You can read the full piece here.
With both business models already struggling to secure enough funding and average occupancy at 83% before COVID-19, Mr Gleckman says the exodus of residents and “exploding” costs will mean operators must change their care models.
“Many facilities will have to redesign interior space to maximise infection control,” he writes. “They may lose beds if they must close shared rooms. Labor costs, already under pressure, could increase substantially as facilities have to both increase staffing and raise pay. Increasingly, nursing aides are unwilling to do this difficult and now dangerous work at the current average wage of about $13/hr.”
Providers will also be under massive regulatory and consumer pressure to maximise infection control post-pandemic.
“So far, facilities have been doing that by effectively keeping residents in their rooms – no visitors, few activities, no community dining. The challenge: No one wants to live like that. And social isolation is itself dangerous. Facilities must find a way to strike a balance between safety and a comfortable, engaging, and social community. It will not be easy.”

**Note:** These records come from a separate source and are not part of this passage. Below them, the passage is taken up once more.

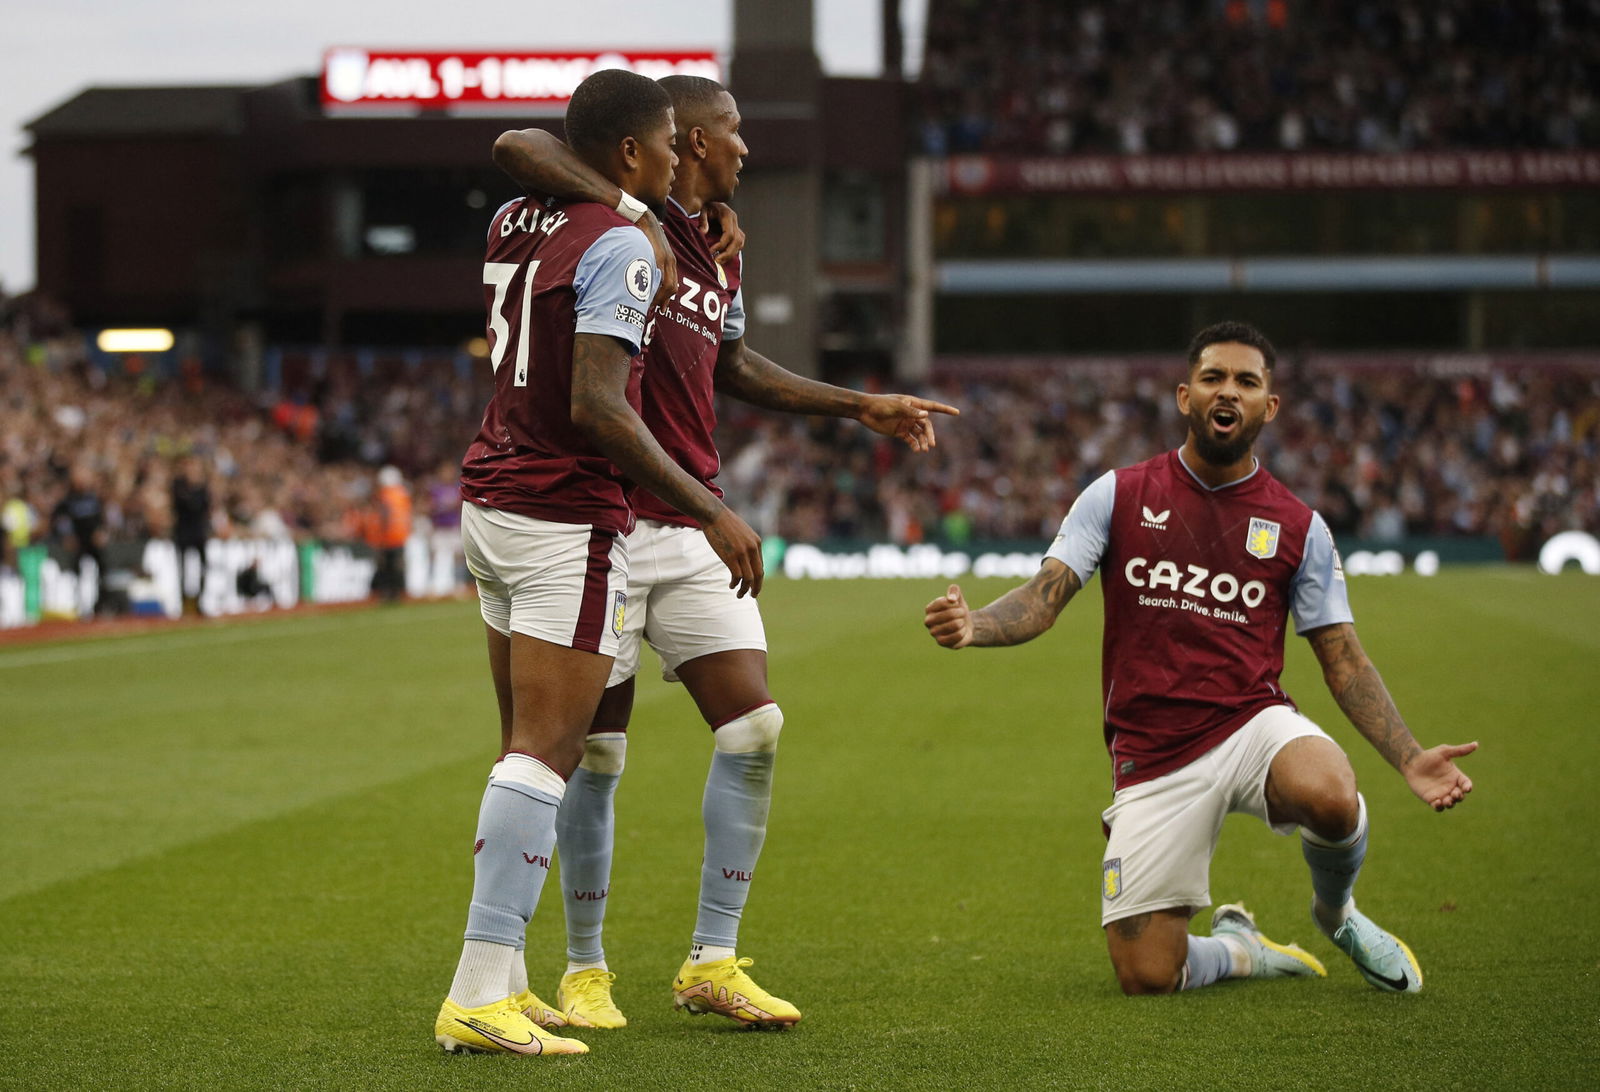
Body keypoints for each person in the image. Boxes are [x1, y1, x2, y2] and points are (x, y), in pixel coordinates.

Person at [493, 74, 959, 1030]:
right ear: (688, 141)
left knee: (753, 727)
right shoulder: (615, 215)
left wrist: (855, 403)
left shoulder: (716, 249)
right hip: (611, 520)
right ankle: (585, 969)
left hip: (694, 524)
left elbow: (733, 365)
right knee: (597, 752)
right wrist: (633, 206)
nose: (745, 148)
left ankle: (711, 958)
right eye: (731, 132)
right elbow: (515, 146)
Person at [923, 321, 1476, 996]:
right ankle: (1242, 950)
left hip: (1250, 723)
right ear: (1186, 396)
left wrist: (1410, 756)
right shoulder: (1119, 494)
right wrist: (975, 624)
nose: (1229, 391)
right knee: (1148, 974)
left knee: (1332, 793)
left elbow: (1344, 660)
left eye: (1248, 381)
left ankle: (1338, 913)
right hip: (1152, 748)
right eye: (1214, 378)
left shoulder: (1300, 526)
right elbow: (1045, 597)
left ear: (1269, 407)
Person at [435, 68, 764, 1058]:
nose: (677, 164)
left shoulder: (515, 220)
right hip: (563, 514)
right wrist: (709, 508)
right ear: (629, 151)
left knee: (523, 749)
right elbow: (598, 406)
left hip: (489, 497)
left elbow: (521, 151)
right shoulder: (624, 241)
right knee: (548, 752)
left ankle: (509, 979)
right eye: (666, 144)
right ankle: (473, 990)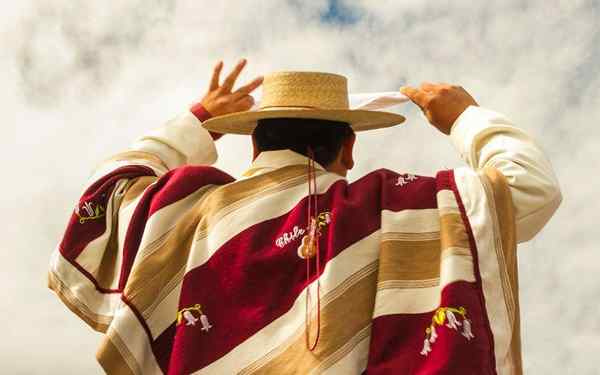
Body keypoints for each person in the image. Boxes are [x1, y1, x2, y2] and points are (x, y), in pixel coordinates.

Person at [48, 59, 561, 375]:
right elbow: (529, 187)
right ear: (350, 148)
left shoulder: (182, 215)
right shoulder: (390, 209)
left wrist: (197, 121)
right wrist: (465, 116)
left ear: (252, 141)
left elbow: (106, 195)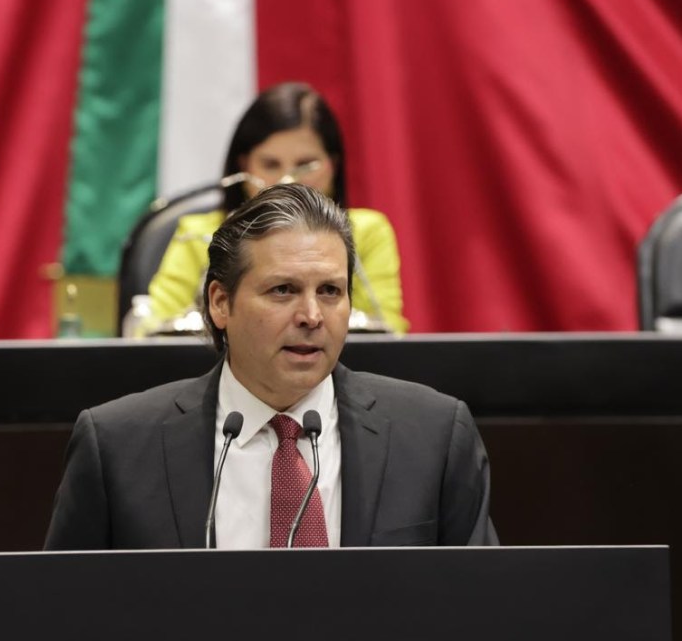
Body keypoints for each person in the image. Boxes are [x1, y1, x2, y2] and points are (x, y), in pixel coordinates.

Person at [45, 183, 497, 550]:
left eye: (330, 291)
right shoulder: (117, 447)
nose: (312, 316)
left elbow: (480, 610)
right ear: (220, 303)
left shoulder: (434, 436)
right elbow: (63, 615)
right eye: (283, 290)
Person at [146, 82, 409, 334]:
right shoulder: (196, 235)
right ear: (244, 166)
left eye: (305, 165)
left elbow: (386, 335)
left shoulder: (367, 232)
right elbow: (151, 331)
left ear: (333, 165)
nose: (287, 181)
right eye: (271, 165)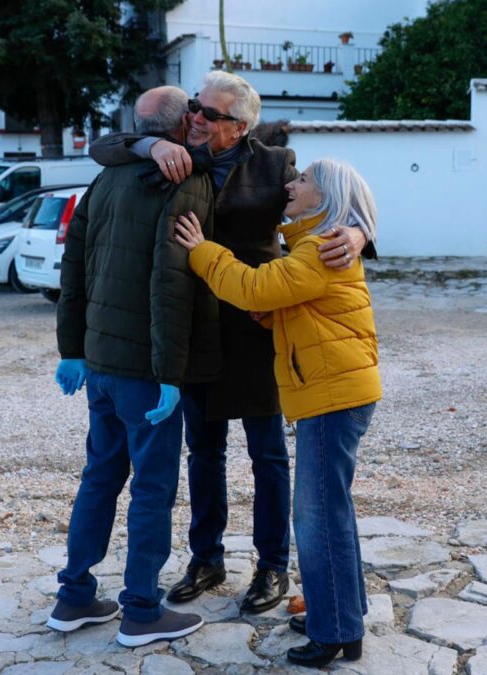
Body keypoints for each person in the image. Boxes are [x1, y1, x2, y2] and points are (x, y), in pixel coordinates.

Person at [90, 70, 373, 613]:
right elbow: (105, 148)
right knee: (204, 453)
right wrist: (150, 144)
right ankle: (207, 558)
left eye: (209, 113)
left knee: (267, 455)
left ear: (241, 126)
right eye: (194, 107)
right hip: (196, 329)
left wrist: (360, 234)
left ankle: (272, 566)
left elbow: (338, 201)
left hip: (258, 328)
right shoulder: (176, 154)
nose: (195, 118)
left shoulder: (276, 164)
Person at [173, 158, 381, 668]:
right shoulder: (320, 245)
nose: (292, 184)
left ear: (325, 195)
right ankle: (342, 618)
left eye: (304, 180)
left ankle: (334, 633)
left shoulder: (318, 249)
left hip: (332, 398)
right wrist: (278, 314)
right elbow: (306, 307)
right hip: (335, 393)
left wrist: (202, 250)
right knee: (331, 514)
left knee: (317, 519)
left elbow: (250, 285)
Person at [47, 85, 222, 648]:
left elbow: (73, 265)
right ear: (181, 124)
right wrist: (171, 374)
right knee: (151, 488)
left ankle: (74, 595)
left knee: (99, 476)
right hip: (145, 371)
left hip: (100, 363)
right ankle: (141, 610)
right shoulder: (183, 180)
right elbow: (173, 284)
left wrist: (72, 349)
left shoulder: (106, 176)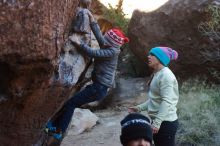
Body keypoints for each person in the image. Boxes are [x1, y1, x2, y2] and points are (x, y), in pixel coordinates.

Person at [45, 12, 129, 140]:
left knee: (71, 104)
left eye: (106, 39)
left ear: (111, 43)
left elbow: (92, 52)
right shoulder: (110, 46)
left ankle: (58, 131)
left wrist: (78, 42)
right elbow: (100, 37)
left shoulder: (111, 52)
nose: (103, 40)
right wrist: (92, 21)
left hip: (98, 88)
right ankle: (54, 128)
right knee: (70, 103)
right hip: (98, 87)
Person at [128, 47, 179, 146]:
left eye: (152, 55)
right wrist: (139, 108)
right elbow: (156, 99)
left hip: (166, 123)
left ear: (160, 58)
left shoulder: (166, 76)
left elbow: (167, 101)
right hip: (160, 121)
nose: (148, 57)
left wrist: (157, 123)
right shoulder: (158, 74)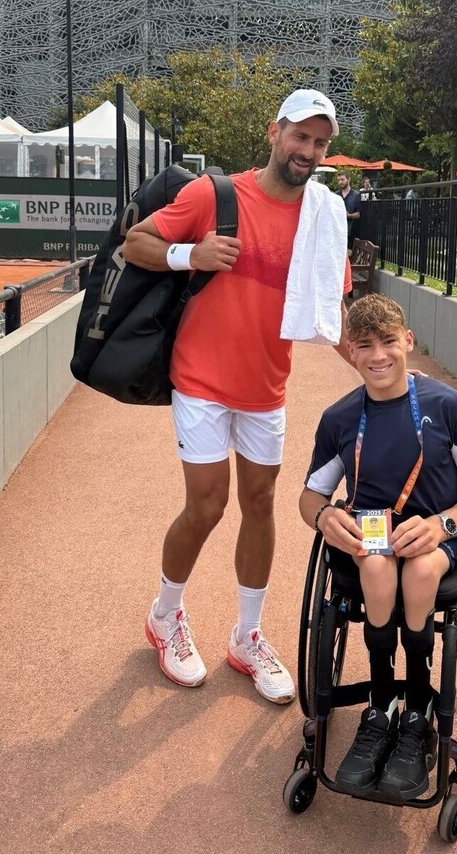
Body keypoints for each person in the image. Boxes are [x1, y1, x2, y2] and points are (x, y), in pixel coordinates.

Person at [122, 88, 353, 704]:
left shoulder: (324, 217)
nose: (309, 150)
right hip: (200, 379)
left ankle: (247, 637)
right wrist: (189, 253)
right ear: (275, 133)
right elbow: (135, 241)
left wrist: (387, 376)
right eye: (300, 136)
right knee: (206, 505)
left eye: (320, 142)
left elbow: (333, 312)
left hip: (266, 386)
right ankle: (164, 616)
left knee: (260, 502)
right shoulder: (214, 194)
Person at [299, 294, 457, 798]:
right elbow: (310, 497)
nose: (378, 355)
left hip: (434, 532)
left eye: (388, 341)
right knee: (375, 566)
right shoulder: (339, 418)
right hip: (372, 534)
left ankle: (417, 709)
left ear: (408, 341)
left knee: (421, 570)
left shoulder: (447, 406)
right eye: (364, 345)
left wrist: (443, 525)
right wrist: (324, 517)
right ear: (350, 351)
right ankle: (381, 706)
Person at [336, 172, 362, 250]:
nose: (340, 182)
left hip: (350, 230)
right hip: (337, 230)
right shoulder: (335, 195)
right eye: (338, 180)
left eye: (342, 179)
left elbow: (358, 214)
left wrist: (348, 215)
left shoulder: (356, 195)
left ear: (349, 179)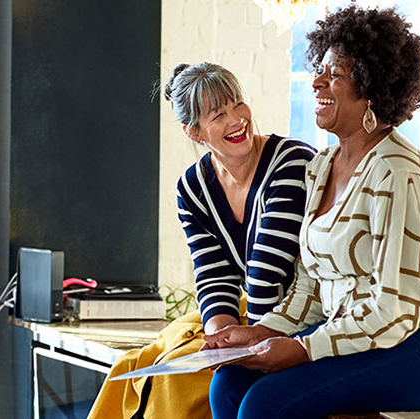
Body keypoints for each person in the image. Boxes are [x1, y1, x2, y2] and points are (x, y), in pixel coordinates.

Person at [205, 6, 420, 418]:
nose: (317, 82)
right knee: (231, 383)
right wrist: (261, 331)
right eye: (320, 70)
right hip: (383, 332)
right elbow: (310, 287)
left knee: (268, 402)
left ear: (371, 91)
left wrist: (303, 348)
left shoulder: (400, 177)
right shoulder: (323, 166)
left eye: (334, 75)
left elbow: (397, 312)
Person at [88, 62, 316, 419]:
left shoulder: (292, 162)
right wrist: (220, 334)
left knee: (211, 384)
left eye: (238, 104)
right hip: (251, 318)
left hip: (305, 318)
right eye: (218, 114)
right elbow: (212, 274)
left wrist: (247, 340)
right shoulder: (191, 188)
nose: (236, 120)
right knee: (145, 371)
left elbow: (267, 269)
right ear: (194, 132)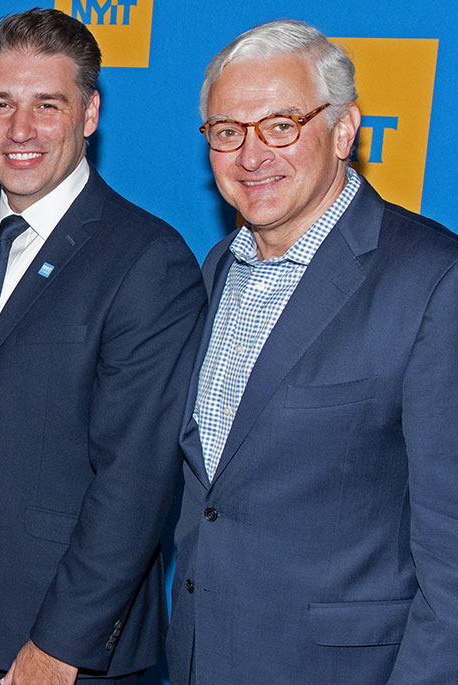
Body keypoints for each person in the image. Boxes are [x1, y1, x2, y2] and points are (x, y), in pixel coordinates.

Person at [0, 9, 205, 684]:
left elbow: (137, 479)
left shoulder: (148, 259)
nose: (20, 130)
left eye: (47, 104)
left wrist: (60, 643)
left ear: (89, 114)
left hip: (65, 649)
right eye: (1, 103)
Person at [167, 19, 458, 683]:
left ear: (345, 129)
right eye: (227, 131)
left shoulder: (434, 280)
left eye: (281, 124)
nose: (251, 155)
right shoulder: (218, 268)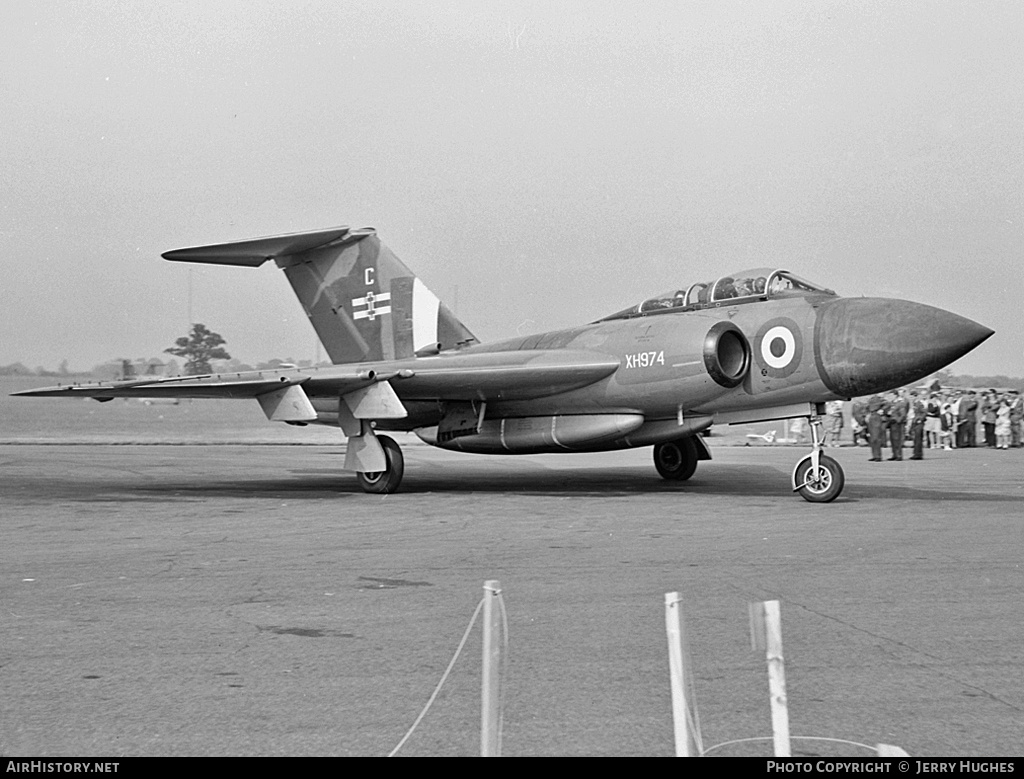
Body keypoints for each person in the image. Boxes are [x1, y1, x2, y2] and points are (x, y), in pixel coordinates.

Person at [887, 390, 909, 461]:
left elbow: (903, 414)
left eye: (891, 395)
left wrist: (898, 421)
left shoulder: (900, 403)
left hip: (897, 423)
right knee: (892, 439)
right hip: (892, 423)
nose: (890, 397)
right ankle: (894, 454)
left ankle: (899, 455)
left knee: (897, 439)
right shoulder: (892, 403)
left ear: (895, 395)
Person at [866, 394, 886, 462]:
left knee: (876, 437)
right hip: (871, 416)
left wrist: (882, 410)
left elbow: (888, 404)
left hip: (876, 416)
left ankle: (878, 456)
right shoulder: (871, 398)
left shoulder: (880, 399)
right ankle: (874, 455)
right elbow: (867, 407)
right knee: (872, 438)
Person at [908, 391, 926, 460]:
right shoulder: (914, 404)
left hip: (918, 423)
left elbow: (924, 412)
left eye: (912, 397)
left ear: (915, 396)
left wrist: (920, 419)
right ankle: (916, 453)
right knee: (915, 439)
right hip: (914, 422)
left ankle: (918, 454)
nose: (911, 398)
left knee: (918, 439)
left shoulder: (919, 404)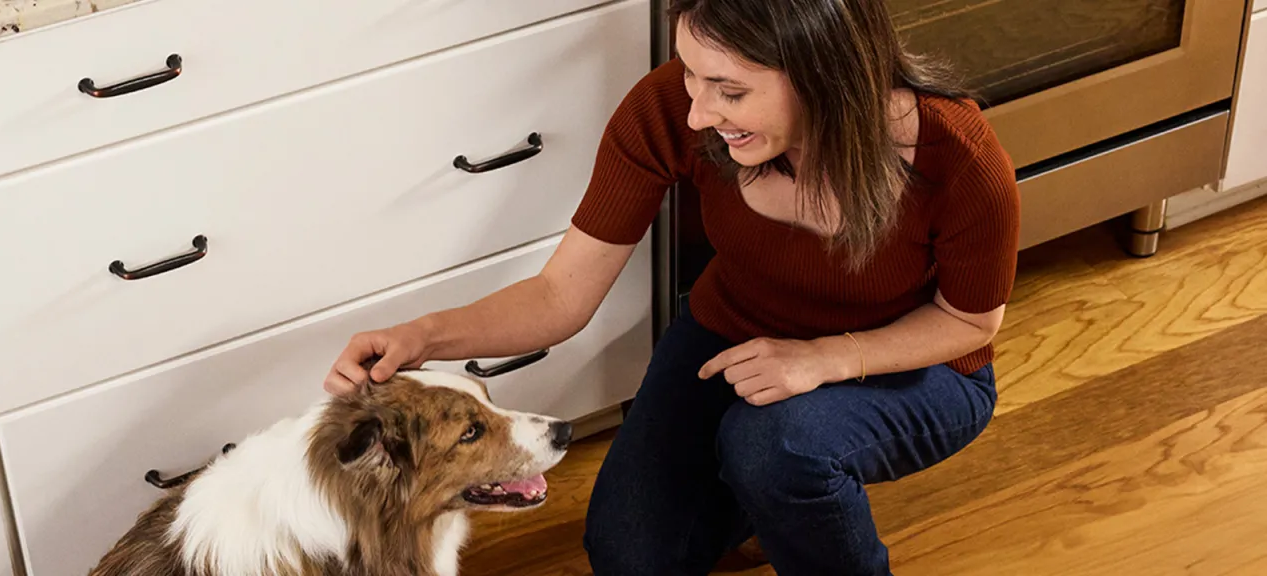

Older people and their families will also be looking to stay at home.
“Unless they can fundamentally change the way they deliver care, facilities will have a hard time marketing around those attitudes.”
“These enormous pressures are likely to result in significant losses for facilities unable to adapt, and a massive ownership shakeout. Some analysts predict that as many half the current operators may go out of business, unable to find the capital they need to keep going. Industry analysts disagree on whether this will result in ownership consolidation or a net decline in beds – or both.”